A Healthier Michigan

| 3 min read

When a child suffers a fall or a blow to the head, a possible concussion becomes a concern. It’s important to know the signs of a concussion, warning signs that need immediate care, and what to do for a child who may be concussed.

What is a concussion?

A concussion is a traumatic injury to the brain, usually mild and caused by trauma to the head. Often children suffer concussions from sports, playing, or activities like riding bikes or skateboards. Even a quick jolt or shake can cause a concussion. According to the Mayo Clinic, falls are the most common cause of concussions.
During a concussion, the brain is shaken and can bounce, grind, or twist inside the head. This results in the injury known as a concussion, mild damage to the brain which affects the function for a short while after.

What are the symptoms of a concussion for children?

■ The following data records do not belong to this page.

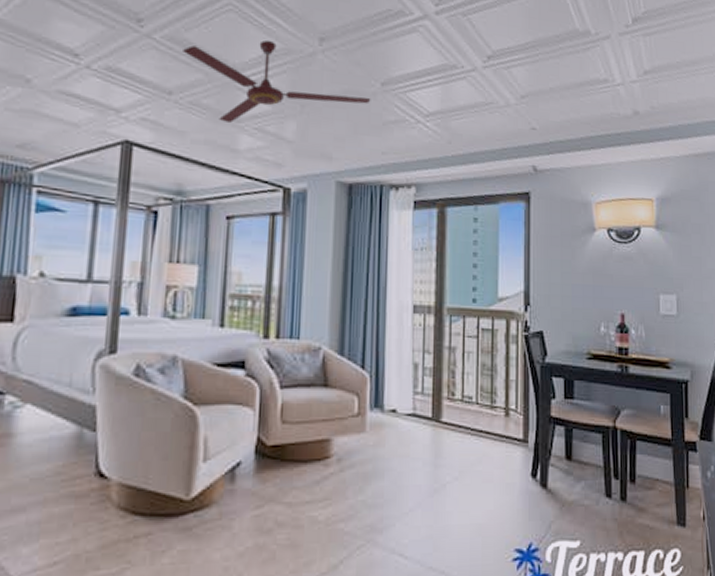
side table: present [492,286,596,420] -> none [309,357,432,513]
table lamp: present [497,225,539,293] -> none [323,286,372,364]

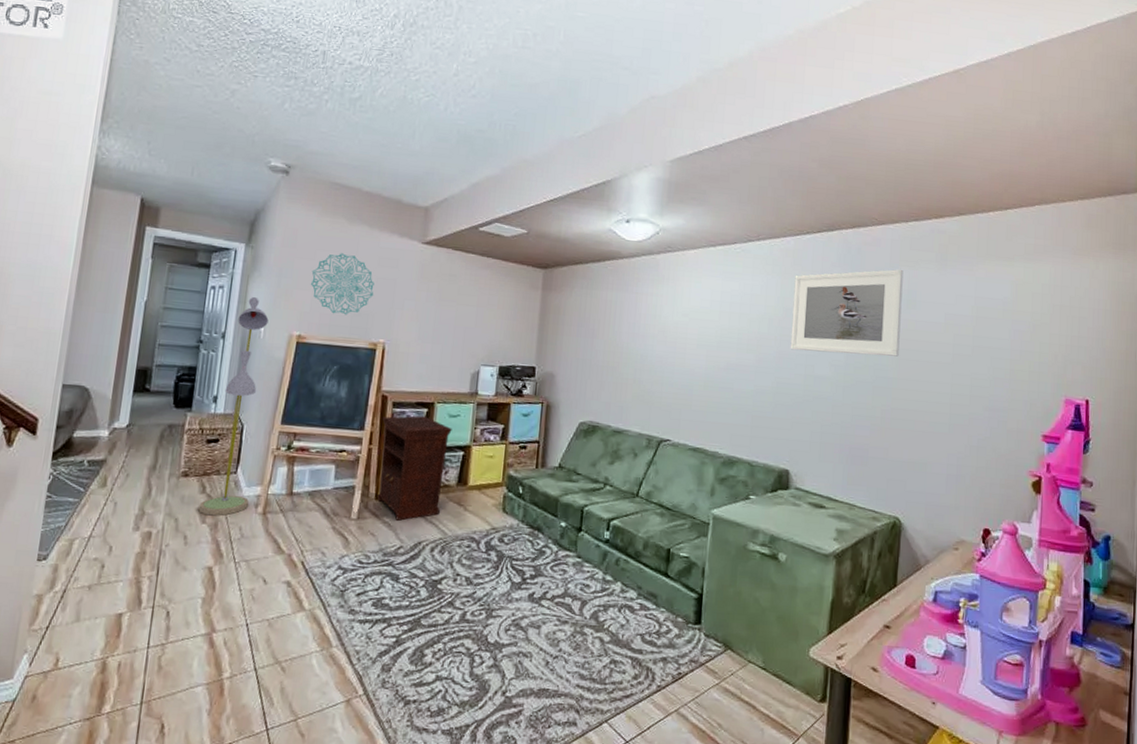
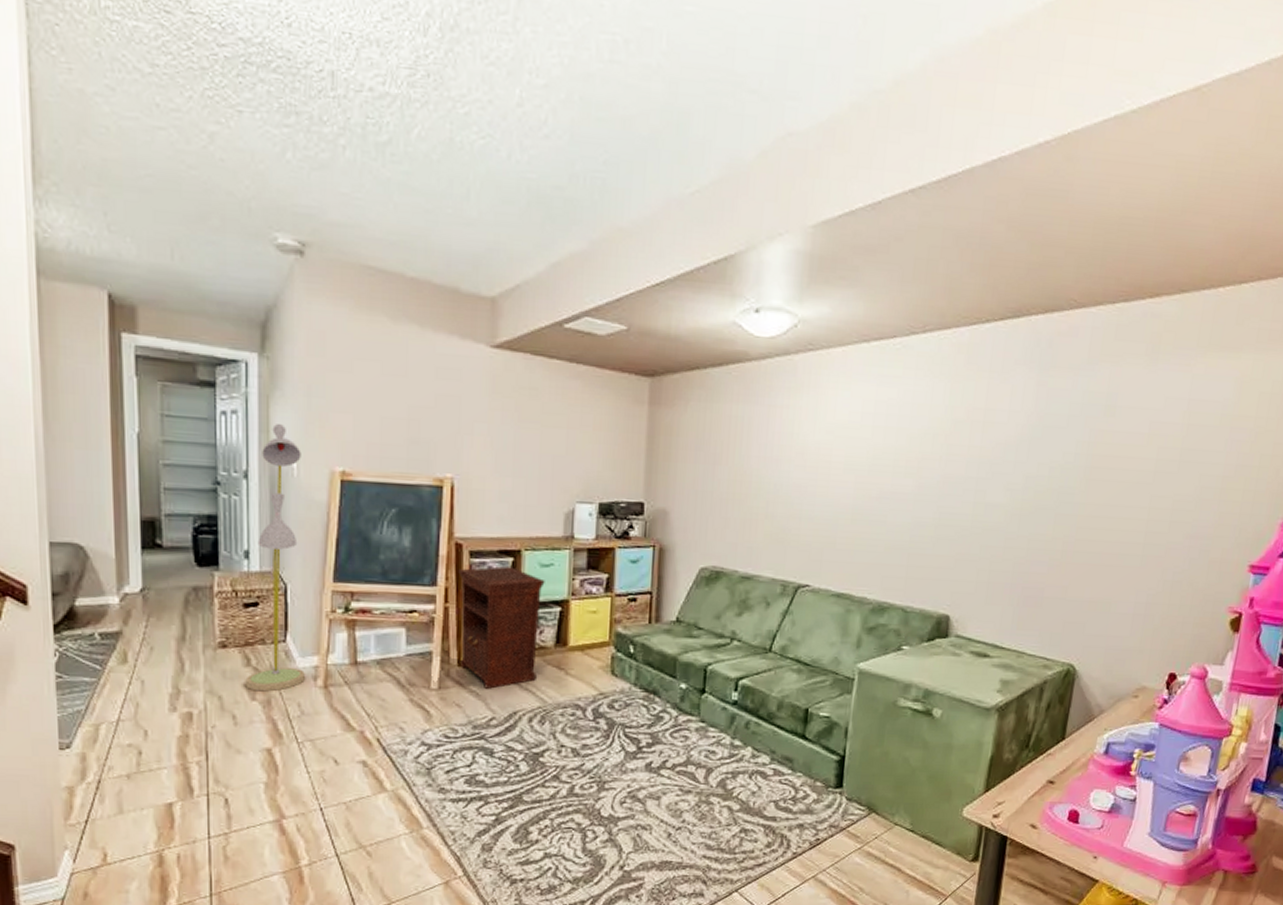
wall decoration: present [310,253,374,315] -> none [350,362,433,444]
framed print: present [790,269,904,357] -> none [957,366,1104,477]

If you witness your child suffer a fall, blow, or rapid movement to their head, a concussion will be a concern. Symptoms and signs to look out for after a possible concussion, according to the CDC’s guidelines on pediatric concussions, can include:
  • sensitivity to light and/or noise
  • headaches
  • drowsiness or lack of energy
  • foggy or dazed thoughts and feelings
  • nausea and vomiting
  • irritability and anxiety
  • vertigo or a loss of balance
  • inability to focus attention or follow events in real time
Symptoms may not present until the child returns to normal activities, according to the CDC, so watch them carefully even if they seem fine right after the incident. Any child or adolescent with a suspected sport-related concussion should be removed from further competition. The athlete should be evaluated to determine if a concussion has occurred. If a concussion is diagnosed, the athlete should not return to play until fully recovered.

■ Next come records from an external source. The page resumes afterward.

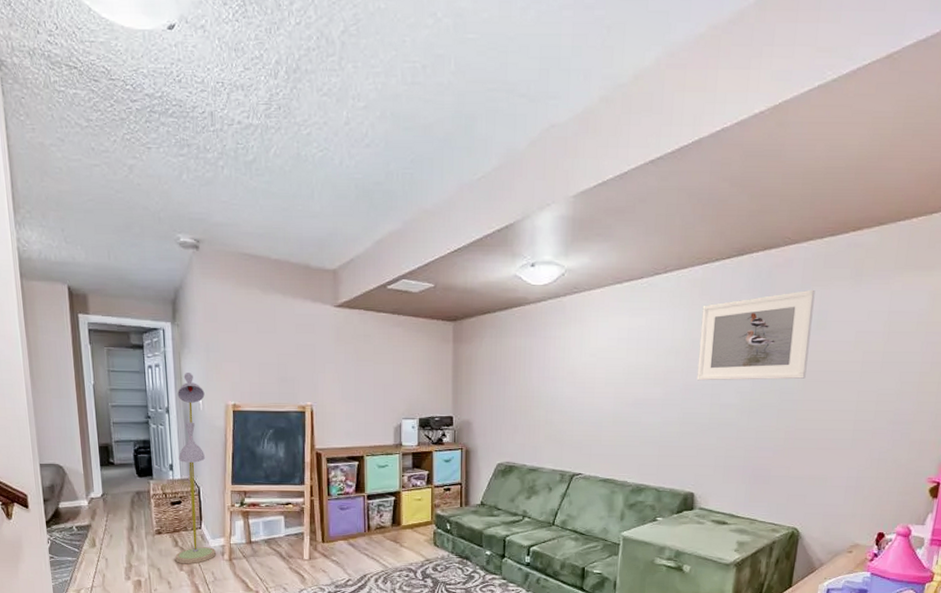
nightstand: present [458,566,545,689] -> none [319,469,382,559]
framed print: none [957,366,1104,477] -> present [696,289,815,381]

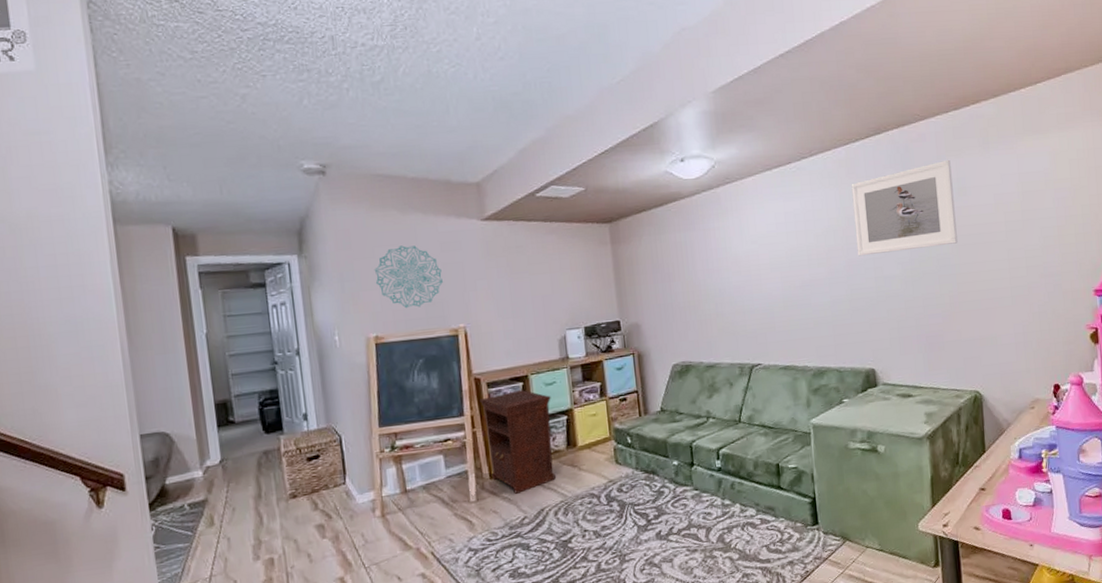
floor lamp: present [175,373,216,564] -> none [308,307,365,530]
wall decoration: none [236,323,295,382] -> present [374,245,443,309]
nightstand: none [319,469,382,559] -> present [480,390,556,494]

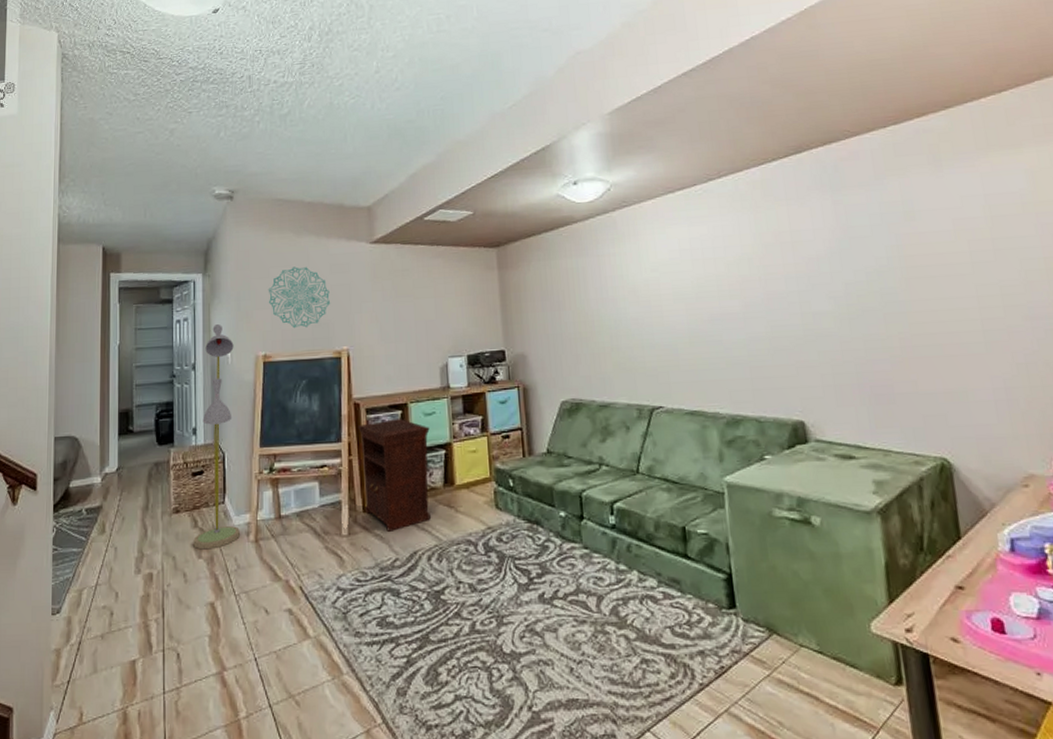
floor lamp: none [308,307,365,530] -> present [193,324,240,550]
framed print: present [851,159,958,257] -> none [768,179,907,289]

Warning signs for when to get emergency care for a child’s concussion

If the symptoms are concerning, you should take your child to get their concussion seen by a medical professional. Symptoms that are immediate warning signs that you should go to the emergency room:
  • pupils being different sizes
  • any loss of consciousness
  • loss of memory
  • seizures or shaking
  • slurred speech
  • difficulty staying awake
  • repeated vomiting
  • previous symptoms getting worse or not improving

What to do after a child has a concussion

If symptoms are concerning, worsening, or immediate warning signs, you should take your child to get immediate care. If your child is well enough to avoid emergency care, but you think your child may have suffered a concussion, you can help them recover by:
  • Limit their cognitive load by making questions and choices easy.
  • Let them take it easy and rest for a few days afterward, this may mean staying home from school or a modified school day for some children
  • Have them take part in comfortable and relaxing pastimes and activities.
  • Make sure they sleep regularly and limit screen time and dim lights leading up to bedtimes.